Ralph doesn’t look like much; the best visual reference point would probably be a gold foil-wrapped Amazon box big enough for a few pairs of shoes, topped with a short stack of dinner plates. But a lot of map-making power is wrapped up in that funky package. In the past few weeks, Ralph’s been hard at work adding color to the increasingly detailed images you’ve seen of Pluto. And its real work will come in deciphering Pluto’s geology, geography, and geomorphology. Using bands of electromagnetic energy in color, infrared, and black and white ranges, the camera can gain insight into the type and texture of Pluto’s rocks, as well as the temperature and measurements of the dwarf planet’s atmosphere.
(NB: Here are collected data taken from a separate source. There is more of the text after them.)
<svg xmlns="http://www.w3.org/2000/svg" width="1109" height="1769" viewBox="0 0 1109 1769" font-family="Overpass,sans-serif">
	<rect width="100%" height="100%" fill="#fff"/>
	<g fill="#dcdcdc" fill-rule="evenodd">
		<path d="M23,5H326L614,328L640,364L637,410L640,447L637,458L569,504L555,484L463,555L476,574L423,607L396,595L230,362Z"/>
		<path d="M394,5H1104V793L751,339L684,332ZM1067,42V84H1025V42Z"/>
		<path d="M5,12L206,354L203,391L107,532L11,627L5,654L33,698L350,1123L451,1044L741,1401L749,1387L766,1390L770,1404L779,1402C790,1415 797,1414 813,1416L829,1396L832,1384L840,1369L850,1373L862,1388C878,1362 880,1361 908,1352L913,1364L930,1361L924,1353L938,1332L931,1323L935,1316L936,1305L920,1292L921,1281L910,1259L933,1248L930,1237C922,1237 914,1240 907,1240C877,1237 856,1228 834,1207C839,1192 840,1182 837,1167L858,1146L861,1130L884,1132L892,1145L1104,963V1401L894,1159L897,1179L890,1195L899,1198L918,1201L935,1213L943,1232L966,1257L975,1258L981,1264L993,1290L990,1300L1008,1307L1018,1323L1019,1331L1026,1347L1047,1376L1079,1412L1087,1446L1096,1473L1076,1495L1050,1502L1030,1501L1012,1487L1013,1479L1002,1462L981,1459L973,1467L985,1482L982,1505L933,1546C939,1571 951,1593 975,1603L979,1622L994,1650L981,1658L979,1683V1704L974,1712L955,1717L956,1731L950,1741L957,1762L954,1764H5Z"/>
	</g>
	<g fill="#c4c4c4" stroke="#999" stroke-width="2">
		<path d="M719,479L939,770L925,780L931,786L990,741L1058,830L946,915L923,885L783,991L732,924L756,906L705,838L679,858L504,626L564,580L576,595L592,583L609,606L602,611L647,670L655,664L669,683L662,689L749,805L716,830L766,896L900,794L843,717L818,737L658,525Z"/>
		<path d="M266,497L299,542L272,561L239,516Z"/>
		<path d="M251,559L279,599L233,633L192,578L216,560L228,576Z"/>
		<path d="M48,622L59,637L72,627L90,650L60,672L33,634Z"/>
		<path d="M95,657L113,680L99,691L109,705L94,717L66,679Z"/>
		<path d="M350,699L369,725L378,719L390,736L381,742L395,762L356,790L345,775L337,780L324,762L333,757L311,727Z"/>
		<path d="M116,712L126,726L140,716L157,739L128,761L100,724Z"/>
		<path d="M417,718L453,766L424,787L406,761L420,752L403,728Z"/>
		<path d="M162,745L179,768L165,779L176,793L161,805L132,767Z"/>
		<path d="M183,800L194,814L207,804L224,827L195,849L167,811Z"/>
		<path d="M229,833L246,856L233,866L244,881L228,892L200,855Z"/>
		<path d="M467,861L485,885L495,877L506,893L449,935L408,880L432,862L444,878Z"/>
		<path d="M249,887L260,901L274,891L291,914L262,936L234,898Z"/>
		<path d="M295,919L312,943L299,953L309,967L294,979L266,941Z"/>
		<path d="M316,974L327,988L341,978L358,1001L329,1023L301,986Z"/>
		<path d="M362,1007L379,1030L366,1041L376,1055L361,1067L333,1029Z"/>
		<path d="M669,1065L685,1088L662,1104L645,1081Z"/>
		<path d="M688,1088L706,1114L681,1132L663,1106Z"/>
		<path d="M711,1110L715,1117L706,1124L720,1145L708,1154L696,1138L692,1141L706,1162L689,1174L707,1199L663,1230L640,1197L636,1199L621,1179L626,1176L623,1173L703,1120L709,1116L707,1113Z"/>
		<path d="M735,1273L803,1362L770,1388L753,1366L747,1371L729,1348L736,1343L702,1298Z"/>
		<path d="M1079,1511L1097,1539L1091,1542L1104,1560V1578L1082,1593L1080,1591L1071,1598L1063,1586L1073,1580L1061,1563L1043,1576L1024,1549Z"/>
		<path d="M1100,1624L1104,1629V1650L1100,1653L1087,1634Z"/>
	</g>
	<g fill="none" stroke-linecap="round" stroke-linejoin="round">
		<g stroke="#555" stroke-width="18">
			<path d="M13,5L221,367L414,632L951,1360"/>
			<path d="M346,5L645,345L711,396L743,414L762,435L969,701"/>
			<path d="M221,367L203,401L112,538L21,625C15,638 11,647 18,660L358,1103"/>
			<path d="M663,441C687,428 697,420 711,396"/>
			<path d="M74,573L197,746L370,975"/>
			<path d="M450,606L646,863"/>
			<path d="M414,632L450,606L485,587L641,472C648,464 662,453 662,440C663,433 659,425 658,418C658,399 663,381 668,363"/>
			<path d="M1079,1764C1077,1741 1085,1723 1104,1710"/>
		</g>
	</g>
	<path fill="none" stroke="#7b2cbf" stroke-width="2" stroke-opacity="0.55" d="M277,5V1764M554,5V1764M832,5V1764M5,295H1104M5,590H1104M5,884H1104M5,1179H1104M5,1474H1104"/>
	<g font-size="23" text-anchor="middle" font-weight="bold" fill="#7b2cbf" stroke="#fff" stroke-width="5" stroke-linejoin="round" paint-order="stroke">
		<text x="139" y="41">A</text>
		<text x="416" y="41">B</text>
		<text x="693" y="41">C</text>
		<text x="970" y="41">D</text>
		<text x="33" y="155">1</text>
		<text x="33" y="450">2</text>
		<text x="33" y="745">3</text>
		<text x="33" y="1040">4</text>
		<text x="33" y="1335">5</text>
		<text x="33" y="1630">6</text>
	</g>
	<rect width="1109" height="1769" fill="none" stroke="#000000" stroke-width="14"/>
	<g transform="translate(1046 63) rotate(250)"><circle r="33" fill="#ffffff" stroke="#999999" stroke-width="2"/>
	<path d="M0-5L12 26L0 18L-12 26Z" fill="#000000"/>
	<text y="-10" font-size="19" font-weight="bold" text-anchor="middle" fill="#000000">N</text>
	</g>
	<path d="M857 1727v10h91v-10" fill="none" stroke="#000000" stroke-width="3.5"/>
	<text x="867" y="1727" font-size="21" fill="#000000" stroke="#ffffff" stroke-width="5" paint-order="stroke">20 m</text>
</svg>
The camera can do all that because, really, Ralph is more than just a camera—anything you send up into space to take photos of a freezing-cold, never-before-seen space rock will have to raise the engineering and design bar a bit. Though it takes light through a single hole, Ralph is essentially two cameras. A beam splitter sends half the incoming photons to an infrared imager called LEISA, and the other rest to a seven-band imager called MVIC. The two are an odd couple: LEISA long and narrow; MVIC short and wide. LEISA collects a single band of infrared energy, and primarily looks for temperature variations, though it also helps MVIC gather data on the Plutonian ground and air.
MVIC is what Ralph’s makers call a ‘pushbroom detector,’ meaning it gathers up a wide swath of data. It cobbles together color pictures from multiple light bands: Red and blue, a near-infrared for detecting methane, and black-and-white. By splicing different layers together, analysts can get more detail and more information out of the images than they could get from individual detectors. MVIC also has what’s called a panchromatic band that it uses for backup navigation. “It’s visual, so we can pick out points in space and measure where we are relative to them and relative to Pluto, and adjust course from there,” says Lisa Hardaway, an engineer at Ball Aerospace and systems manager for Ralph.
Yes, Ball Aerospace is part of the same Ball that makes mason jars, and it built a state of the art camera that is on a probe that is currently spitting distance from the edge of the solar system. And though it’s a decade old, it’s one of the most sophisticated cameras in existence. (Or at least until we find out for certain that ETs are shutterbugs.)
Consider that the camera had to travel nearly ten years and 2.9 billion miles through harsh space. Time and distance alone put huge stress on electronics, so Ralph had to be built to last. Hardaway and her team had to use ultralight, ultratough components that don’t use a lot of energy or generate a lot of heat. Altogether, Ralph runs on about the same amount of energy as a small desk lamp. “This is why aerospace missions are so expensive, because the components are so much better,” she says.
Consider also that space is incredibly cold. Some of Ralph’s parts could work in absolute zero, while others needed room temperature warmth—in particular the electronics, which Hardaway and Co. wrapped in insulating aluminum blankets so they could act as their own heat source. And while space is cold, it’s not uniformly so, and objects traveling through it shrink and expand as the temperature fluctuates. In a camera, this is a particularly vexing problem, because parts that shrink or expand at different rates can mess up the ability to take pictures. Ralph’s cameras are all made from aluminum, so they change shape at the same rate—and the focal length never really changes.
Finally, consider that high noon on Pluto is about as bright as dusk on earth. “We had to design a telescope lens to work in that kind of condition,” says Hardaway. But a camera meant for Earth dusk would burn out in Earth noon. Which led to Ralph’s only moving part: A hinged lens cover. Out of everything, the only improvement Hardaway would make if she were building Ralph today would be a smaller, lighter solid state drive—it’s just that the best high-capacity versions weren’t available when New Horizons launched in 2006.
Now, Ralph is only one of New Horizon’s three cameras. Alice is Ralph’s companion (The Honeymooners, get it?), and will measure Pluto’s atmosphere (whatever it may be) with ultraviolet rays. And LORRI uses a telescope lens to take the long distance images that we ooh and ahh over on Earth and that NASA scientists use to fine tune New Horizon’s flight path. Besides those, the Prius-sized probe has a pair of particle detectors, a sensor for space dust, and a chip for radio emissions.